As I point out in the latter of my articles, try to social engineer an employee at the DMV and see how far that gets you! Private companies can be socially engineered because they need to be kind and helpful to their customers. The person behind the counter at the DMV is only trying to move you along as quick as possible because they are in service to the state. In this case, this is a good thing!
It is not only possible for companies, but required for many businesses that actually need that level of trust.
And we would suffer even more if people would shy away from discussing, for example, unions, or politics, because everything they say will be added to their government issued permanent record.
oh and you can hack the DMV with a fax machine, i've seen that on Mr Robot. If it's on TV it can't be fiction, because tv companies verify the identity of people whose stuff they broadcast.
I have never argued for a ban on anonymity. People would still be able to organize for political purposes and in an anonymous manner. It is up to them to pay the price for such an approach to politics.
Others should have the opportunity to not be subjected to your personal political opinions about eschewing any form of non-anonymous communication due to amorphous fears of totalitarianism.
And those businesses that require ID? They require state issued ID. You cannot sell a million dollar company with just your 4chan handle. Due diligence requires a full background check.
We already require state-issued ID for almost everything in a functioning modern society. Yet there is endless fear-mongering about even an optional system that puts the cost of communication on the sender and not solely on the recipient.
People can get extended validation certificates that are strongly authenticated and use that to sign their messages online. As you say: no one is signing b2b contracts using 4chan, they are using DocuSign. The free market already provides this service, no one is preventing it. But you are moving the goal post. Million dollar deals? We started with your demand that people should sign their social media posts and pictures with government PKI and your hope that any content not signed that way is considered an ai fake and trolling and dismissed as irrelevant noise. So don't give me this shit about optionality.

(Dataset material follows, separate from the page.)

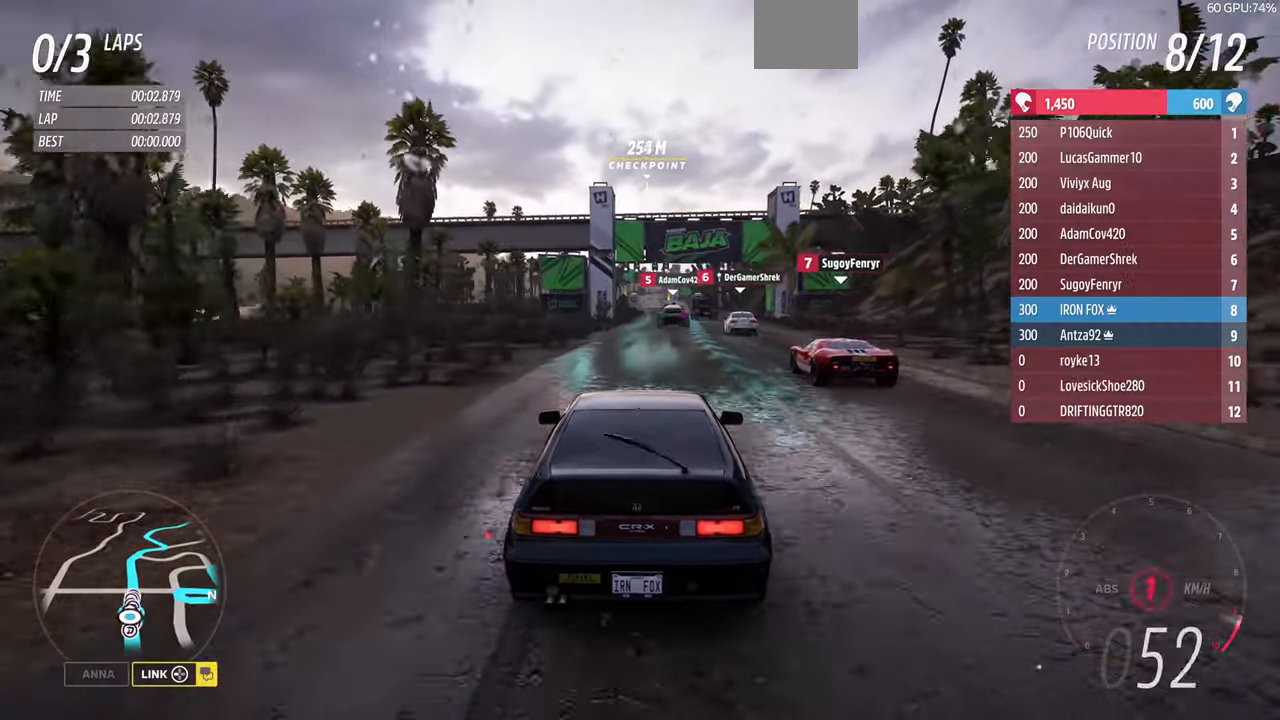
{"buttons": ["R2"], "left_stick": "up", "right_stick": "down", "events": [[100, "R1", "up"], [133, "right_stick", "down"]]}
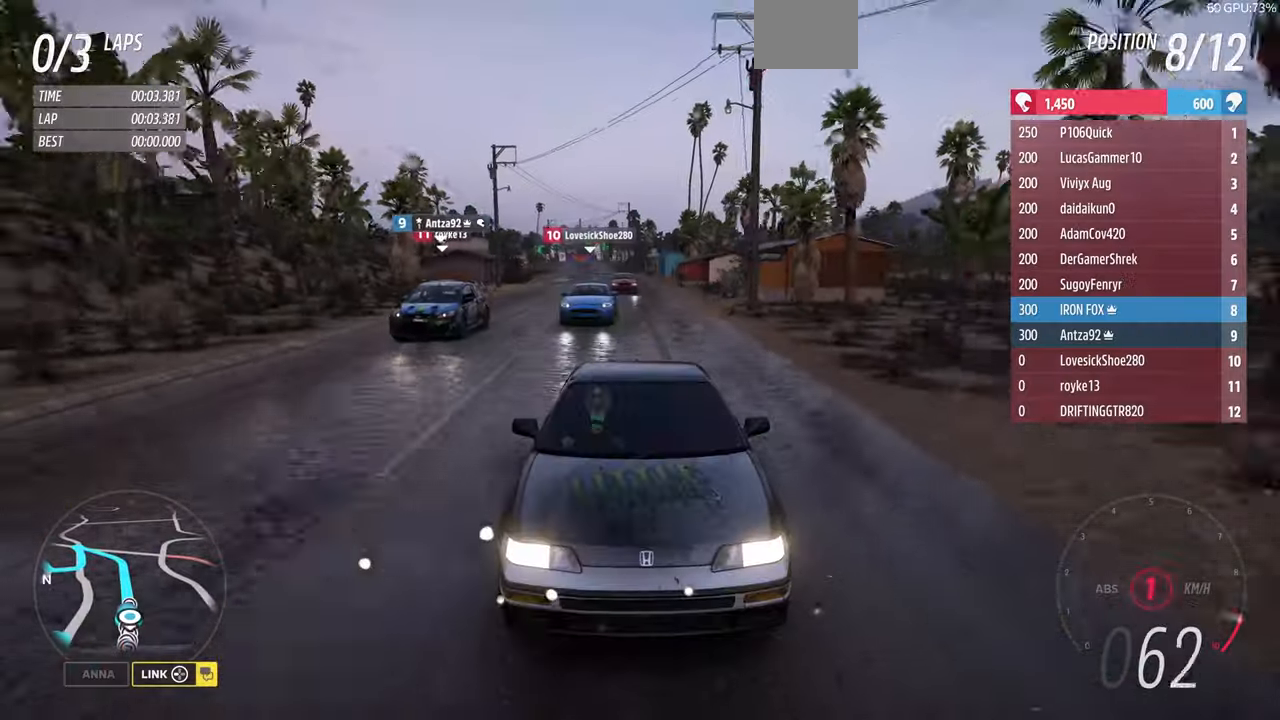
{"buttons": ["R2"], "left_stick": "up", "right_stick": "center", "events": [[500, "right_stick", "center"]]}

You argue that people should, no that they must, trade the tyranny of anonymity against the tyranny of accountability, for the betterment of humanity. And that is what I argue against. It is the scare of moral degeneracy bred by actual freedom, which you call tyranny, that i argue against. This wish to mold the citizens by fear of social repercussion, this law and order ideology that dwells in the depth of your demand for accountability. You keep repeating the word optional, and i call you out on it, as you made it clear you wish to marginalise those who won't partake. You ask for nationalist governments to provide a single identity throughout social communication, then pretend the obvious issue is an amorphous fear, while we all know who wanted book authors to be authenticated and certified in the age of the printing press. I hope your fascist fantasy fails, that people fight it because they prefer pseudonymity, prefer to have different identities in different contexts, prefer actual choice and opportunity, over being peer pressured into regurgitating acceptable opinions, over being scored on their government issued identity for being in line with party ideology.
Oh and that paddling back and generously allowing some fringes of society where anonymity could still be tolerated, while namedropping the worst hive of scum and villainy? I can do that as well, your utopia is my dystopia, ruled by the ministry of state security, the secret police and home owner associations.
> Others should have the opportunity to not be subjected to your personal political opinions
Also, a water filtration plant could introduce psychotropic chemicals to placate a populace, so don’t let your guard down!